The probability of a single molecule being from Julius Caesar's dying breath:
2.1999999999999996e-22

The probability that no molecules in my breath are from Julius Caesar's dying breath:
0.00790705405159345

The probability that at least one molecule in my breath is from Julius Caesar's dying breath:
0.9920929459484066



The probability of inhaling a molecule of Julius Caeser's exhale from his dying breath is about 99.2%, which is far more likely than I was expecting!

Daniel Strickland, Claire Hocker, and I used this reference to help us figure it out: https://puzzlemath.blogspot.com/2011/06/julius-caesars-last-breath.html

## What is True?
Assess yourself on how you did using the checkboxes below. Check a box by putting an 'X' in it only if it is warranted.


### What is true of my experience in general?
(5 points each, 15 points total)
- [X] I had fun.
- [X] I learned something new.
- [X] I achieved something meaningful, or something I can build upon at a later time.

I can say I did all of these when I implemented my program using multiprocessing and logging. I am currently taking a parallelism and concurrency class, so I will likely use this going forward. I even learned about the starmap function which I have never used before.
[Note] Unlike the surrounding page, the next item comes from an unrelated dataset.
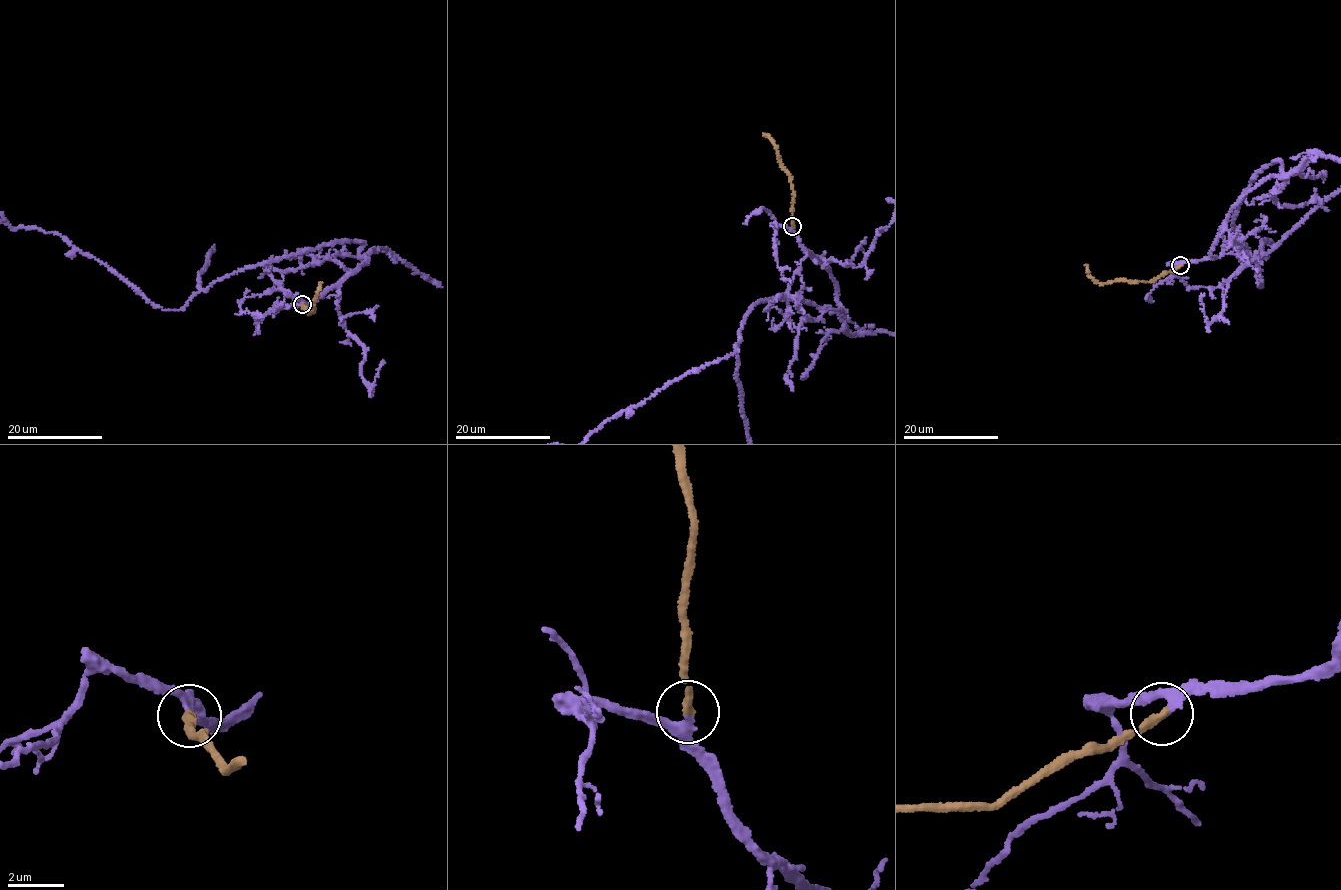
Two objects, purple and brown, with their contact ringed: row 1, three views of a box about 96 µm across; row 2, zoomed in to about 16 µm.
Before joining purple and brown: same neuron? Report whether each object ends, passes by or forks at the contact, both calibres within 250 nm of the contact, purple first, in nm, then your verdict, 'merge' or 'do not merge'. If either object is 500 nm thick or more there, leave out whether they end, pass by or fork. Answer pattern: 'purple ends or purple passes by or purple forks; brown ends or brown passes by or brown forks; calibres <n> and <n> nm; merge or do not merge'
purple passes by; brown ends; calibres 200 and 320 nm; merge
It was a lot of fun, but I probably spent too much time on it.

### What is true of my report on what I learned?
(5 points each, 25 points total)
- [X] I wrote a sufficient number of well-written sentences.
- [X] My report is free of "mechanical infelicities" (misspelled words, grammatical errors, punctuation errors, etc.).
- [X] I reported on any connections I found between this investigation and something I already know.
- [X] I reported who were and what contribution each of my collaborators made.
- [X] I reported on how many numbers I was able to verify with a time/computation budget of 24 hours (in a row).

I believe I have accomplished all of these because I have nothing more to write and everything that I have written has been run through Grammarly. I also mentioned above about my class on parallelism and concurrency that I have utilized in this class.

### What is true about my answers?
(15 points each, 60 points total)
- [X] I figured out how to run a Python program continuously for at least 24 hours.
- [ ] I refrained from printing out anything except the highest number I verified, knowing that printing just slows a program down.
- [X] I got the right answer for the first probability theory question.
- [X] I got the right answer for the second probability theory question.

I believe I achieved all of these except for the printing out just one number part. This is proof that I should be reading these requirements ahead of time. I could have done this but was unaware that it was a requirement. I actually went out of my way to print out the number at a set time about every 30 minutes as insurance against a program crash, so if anything, I think I went above and beyond this requirement. But for the sake of following the requirements to the letter, I will leave it unchecked. Feel free to give me credit for it if you see fit.

I worked with my classmates to work out the two probability theory questions and we are quite certain that we got the correct answer. We know for sure that we got the first one right because we got the same answer as was listed in the *First Three Odds* on page 175. The second was more challenging, but with the help of some research, we believe this one is correct, too.